Unchanged triclabendazole kinetics after co-administration with ivermectin and methimazole: failure of its therapeutic activity against triclabendazole-resistant liver flukes.

BACKGROUND: The reduced drug accumulation based on enhanced drug efflux and metabolic capacity, identified in triclabendazole (TCBZ)-resistant Fasciola hepatica may contribute to the development of resistance to TCBZ. The aim of this work was to evaluate the pharmacokinetics and clinical efficacy of TCBZ administered alone or co-administered with ivermectin (IVM, efflux modulator) and methimazole (MTZ, metabolic inhibitor) in TCBZ-resistant F. hepatica-parasitized sheep.
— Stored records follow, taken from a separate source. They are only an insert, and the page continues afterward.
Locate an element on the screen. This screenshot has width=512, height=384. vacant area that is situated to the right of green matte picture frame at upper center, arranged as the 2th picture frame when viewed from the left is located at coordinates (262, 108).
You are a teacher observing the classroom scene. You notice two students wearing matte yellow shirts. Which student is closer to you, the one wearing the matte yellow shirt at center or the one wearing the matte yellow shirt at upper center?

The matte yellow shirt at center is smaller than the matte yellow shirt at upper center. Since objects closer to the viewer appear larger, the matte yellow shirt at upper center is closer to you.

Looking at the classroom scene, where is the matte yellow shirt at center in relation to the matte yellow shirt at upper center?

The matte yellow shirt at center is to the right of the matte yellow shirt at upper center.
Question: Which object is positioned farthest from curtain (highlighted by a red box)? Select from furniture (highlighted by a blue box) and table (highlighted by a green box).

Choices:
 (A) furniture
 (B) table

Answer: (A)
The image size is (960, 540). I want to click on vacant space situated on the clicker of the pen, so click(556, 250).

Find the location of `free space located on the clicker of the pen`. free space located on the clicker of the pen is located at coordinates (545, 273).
Sheep infected with TCBZ-resistant F. hepatica (Sligo isolate) were divided into three groups (n = 4): untreated control, TCBZ-treated (i.r. at 10 mg/kg) and TCBZ+IVM+MTZ treated sheep (10 i.r., 0.2 s.c. and 1.5 i.m. mg/kg, respectively). Plasma samples were collected and analysed by HPLC. In the clinical efficacy study, the animals were sacrificed at 15 days post-treatment to evaluate the comparative efficacy against TCBZ-resistant F. hepatica. RESULTS: The presence of IVM and MTZ did not affect the plasma disposition kinetics of TCBZ metabolites after the i.r. administration of TCBZ. The AUC value of TCBZ.SO obtained after TCBZ administration (653.9 +/- 140.6 microgxh/ml) was similar to that obtained after TCBZ co-administered with IVM and MTZ (650.7 +/- 122.8 microgxh/ml). Efficacy values of 56 and 38% were observed for TCBZ alone and for the combined treatment, respectively. No statistical differences (P > 0.05) were observed in fluke counts between treated groups and untreated control, which confirm the resistant status of the Sligo isolate. CONCLUSIONS: The presence of IVM and MTZ did not affect the disposition kinetics of TCBZ and its metabolites. Thus, the combined drug treatment did not reverse the poor efficacy of TCBZ against TCBZ-resistant F. hepatica.